Scientists have embarked on a quest to map one-eighth of the entire sky looking for clues about dark energy, the mysterious force believed to be responsible for the ever-accelerating expansion of the universe.
The five-year Dark Energy Survey (DES) officially began after sunset on Aug. 31. Its main instrument is the 570-megapixel Dark Energy Camera at the Cerro Tololo Inter-American Observatory in the Andes Mountains in Chile.
Though scientists think dark energy comprises 74 percent of the universe, they do not fully understand what it is. Dark energy, for now, is the name given to the force that seems to be working against gravity, causing the expansion of the universe to speed up instead of slow down. [The History & Structure of the Universe (Infographic)]
In each snapshot, the powerful Dark Energy Camera, which was built at Fermilab in Batavia, Ill., will be able to detect light from more than 100,000 galaxies up to 8 billion light-years away. Over five years, scientists expect they will collect color images of 300 million galaxies. They also anticipate that they will discover 4,000 new supernovas, including many that burst onto the scene when the universe was half its current size.
Scientists will be mining those images to chart the history of cosmic expansion, which could reveal new insights about how dark energy works.
"We're looking at this big galaxy map of the universe as a way of finding evidence for dark energy and characterizing its nature with cosmic epoch," Ofer Lahav, of University College London and head of the DES science committee, said in a statement. "An even more challenging goal for DES is to tell if what causes the acceleration of the universe is indeed dark energy, or something entirely different."
The project researchers say they will use four methods to investigate dark energy.
They will count galaxy clusters at different points in time to glean information about the competition between gravity, which pulls mass together to form galaxies, and dark energy, which pushes mass apart.
The scientists will also measure the brightness of supernovas, the explosions of massive stars that have reached the end of their lives.

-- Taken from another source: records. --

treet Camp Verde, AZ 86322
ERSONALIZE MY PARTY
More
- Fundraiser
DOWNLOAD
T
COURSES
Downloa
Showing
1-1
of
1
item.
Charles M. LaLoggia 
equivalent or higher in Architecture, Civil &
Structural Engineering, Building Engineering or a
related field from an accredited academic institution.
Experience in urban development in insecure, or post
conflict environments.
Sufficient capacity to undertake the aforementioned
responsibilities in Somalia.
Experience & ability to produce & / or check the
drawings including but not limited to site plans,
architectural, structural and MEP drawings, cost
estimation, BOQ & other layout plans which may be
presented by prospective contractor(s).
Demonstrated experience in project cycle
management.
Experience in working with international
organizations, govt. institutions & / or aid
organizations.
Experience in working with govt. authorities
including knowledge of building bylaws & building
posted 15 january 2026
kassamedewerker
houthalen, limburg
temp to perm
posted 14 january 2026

By gauging how far away these distant supernovas are, scientists can better determine how fast the universe has been expanding.

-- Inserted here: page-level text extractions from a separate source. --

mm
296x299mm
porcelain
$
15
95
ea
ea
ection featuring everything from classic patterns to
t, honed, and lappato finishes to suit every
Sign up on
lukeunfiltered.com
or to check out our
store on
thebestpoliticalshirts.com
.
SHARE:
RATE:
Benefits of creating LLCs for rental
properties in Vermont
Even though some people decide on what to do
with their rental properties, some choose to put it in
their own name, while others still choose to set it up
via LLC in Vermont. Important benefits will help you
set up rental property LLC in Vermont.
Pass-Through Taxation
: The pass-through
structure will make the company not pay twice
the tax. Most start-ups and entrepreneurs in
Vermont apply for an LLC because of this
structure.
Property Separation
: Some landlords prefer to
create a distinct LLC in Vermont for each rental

They will measure the shapes of millions of galaxies to reveal how dark energy might interact with gravity to shape dark matter, another elusive component of the universe about which little is known. (Light bends around dark matter, causing some faraway galaxies to appear distorted from scientists' view on Earth.)
Lastly, the team says it will use sound waves to create a large-scale map of the universe's expansion over time. When the universe was very young, the play between matter and light kicked off a series of sound waves that left an impression on how galaxies are distributed throughout the universe. Better data on the shape of this imprint could be used to understand the universe's current and past expansion rates, the researchers say.